Please state how many lines in the records that follow include "academic", with no other output.

○ ○ ○ ○ ○ ○ ○

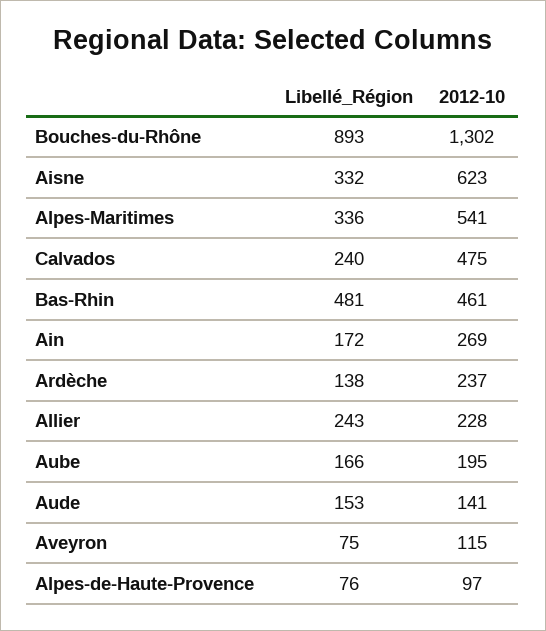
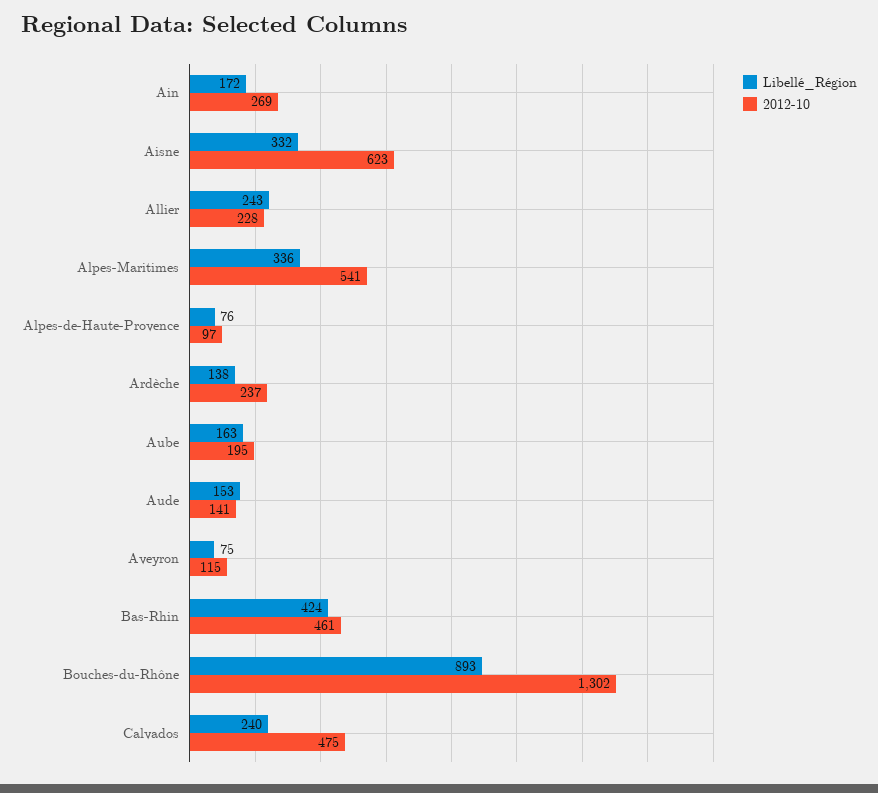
Libellé_Région, Bas-Rhin: 481 -> 424
Libellé_Région, Aube: 166 -> 163

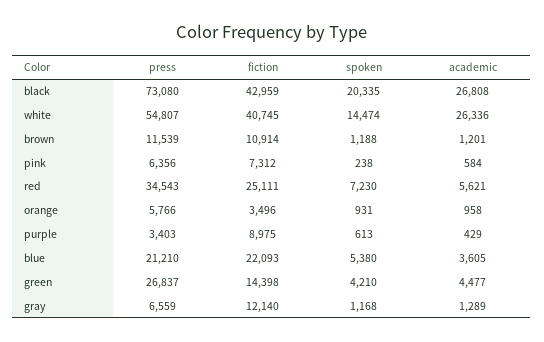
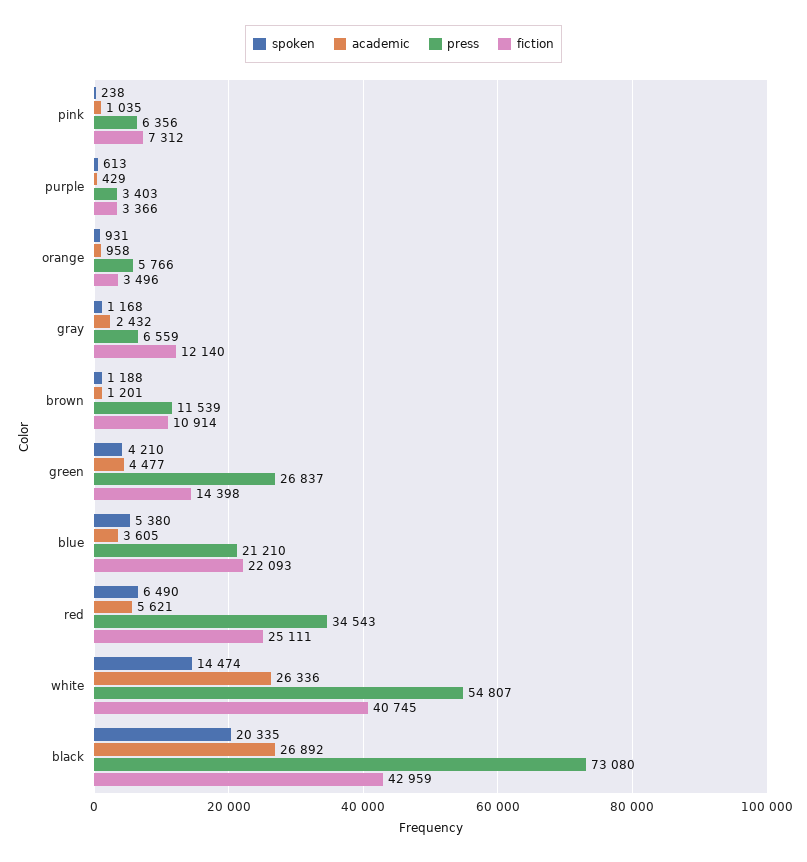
academic, black: 26808 -> 26892
academic, pink: 584 -> 1035
spoken, red: 7230 -> 6490
fiction, purple: 8975 -> 3366
academic, gray: 1289 -> 2432

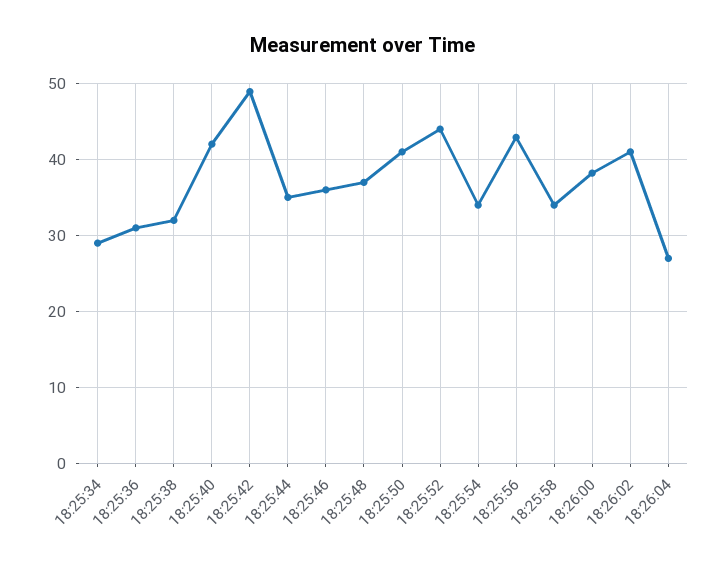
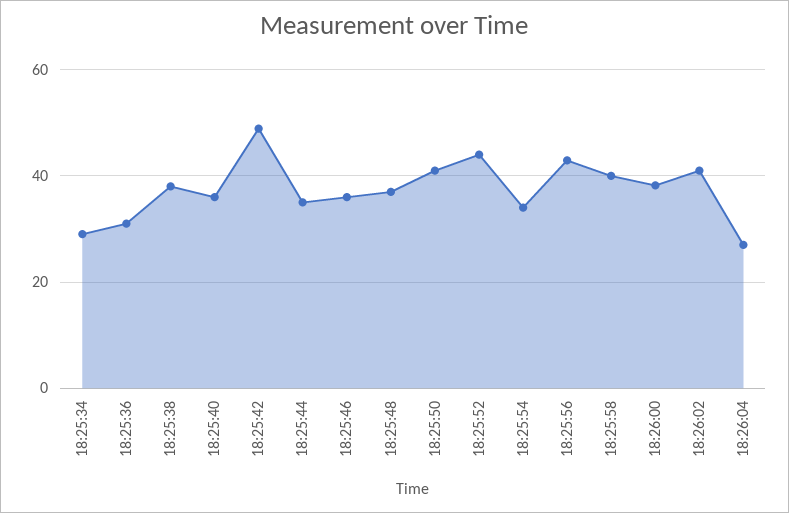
18:25:38: 32 -> 38
18:25:40: 42 -> 36
18:25:58: 34 -> 40

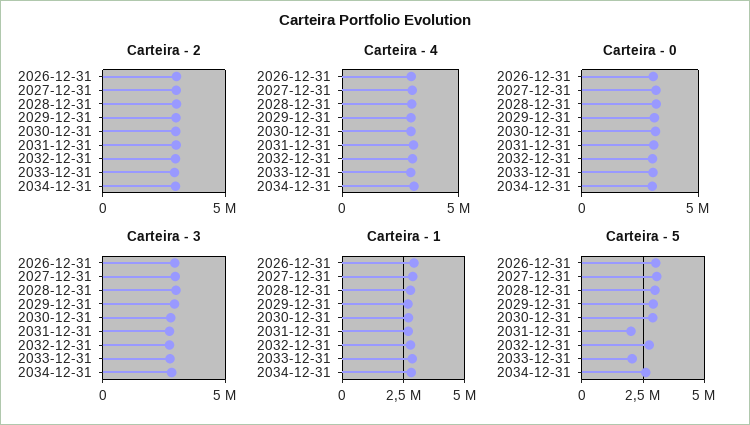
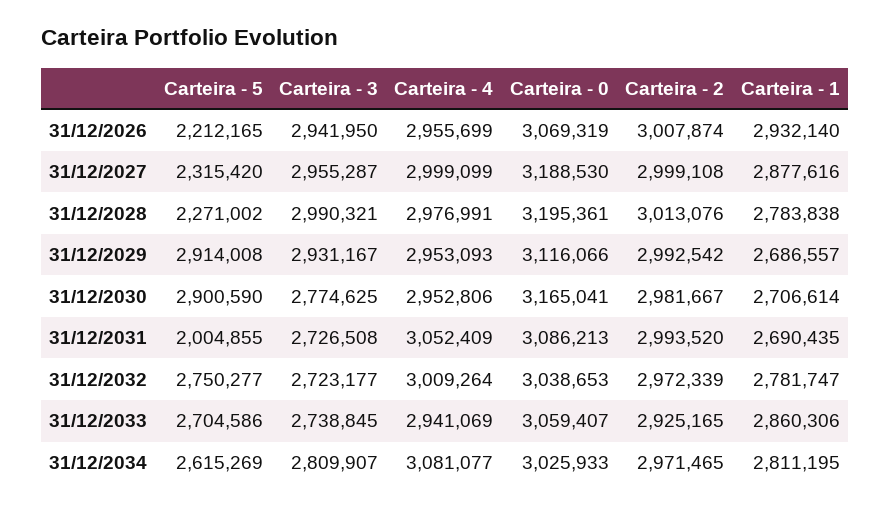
Carteira - 5, 2026-12-31: 3000000 -> 2212165
Carteira - 5, 2027-12-31: 3000000 -> 2315420
Carteira - 5, 2028-12-31: 3000000 -> 2271002
Carteira - 5, 2033-12-31: 2000000 -> 2704586

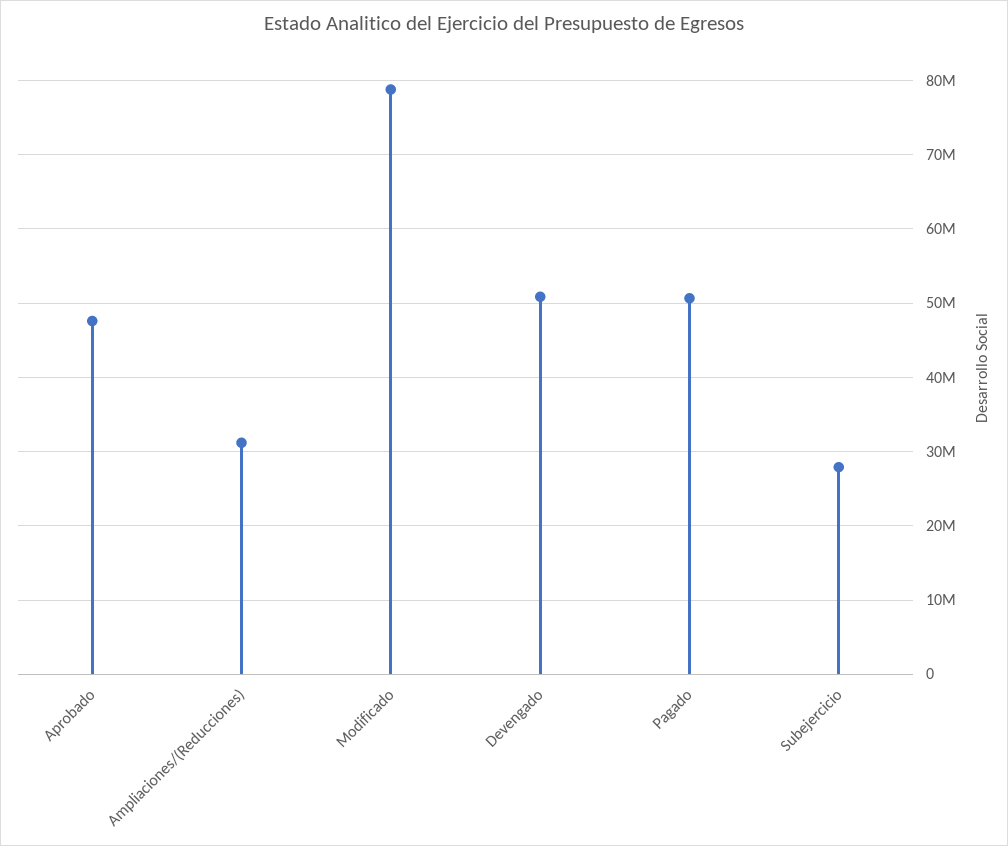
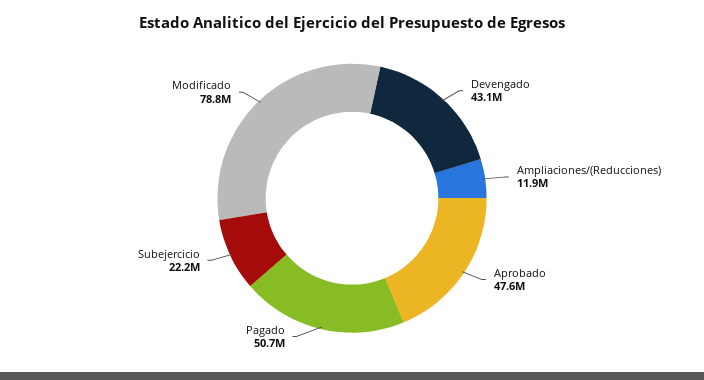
Ampliaciones/(Reducciones): 31000000 -> 11900000
Devengado: 51000000 -> 43100000
Subejercicio: 28000000 -> 22200000

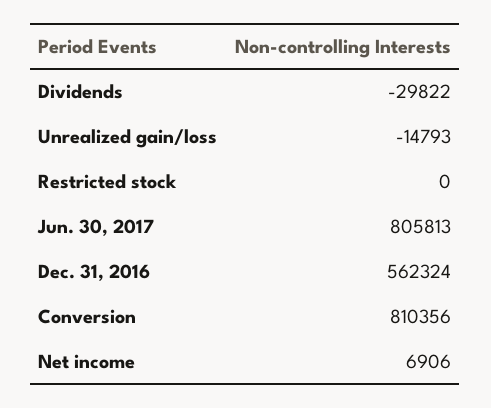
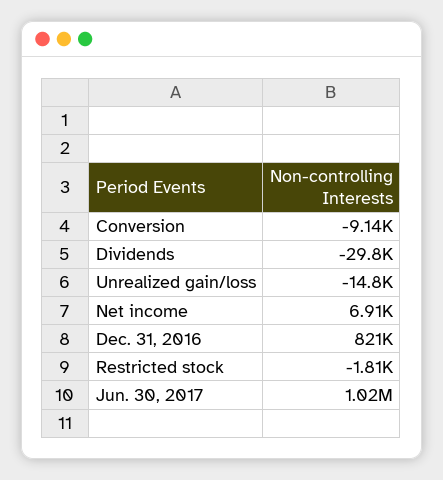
Restricted stock: 0 -> -1810
Jun. 30, 2017: 805813 -> 1020000
Dec. 31, 2016: 562324 -> 821000
Conversion: 810356 -> -9140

○ ○ ○ ○ ○ ○ ○

**Task answer**
3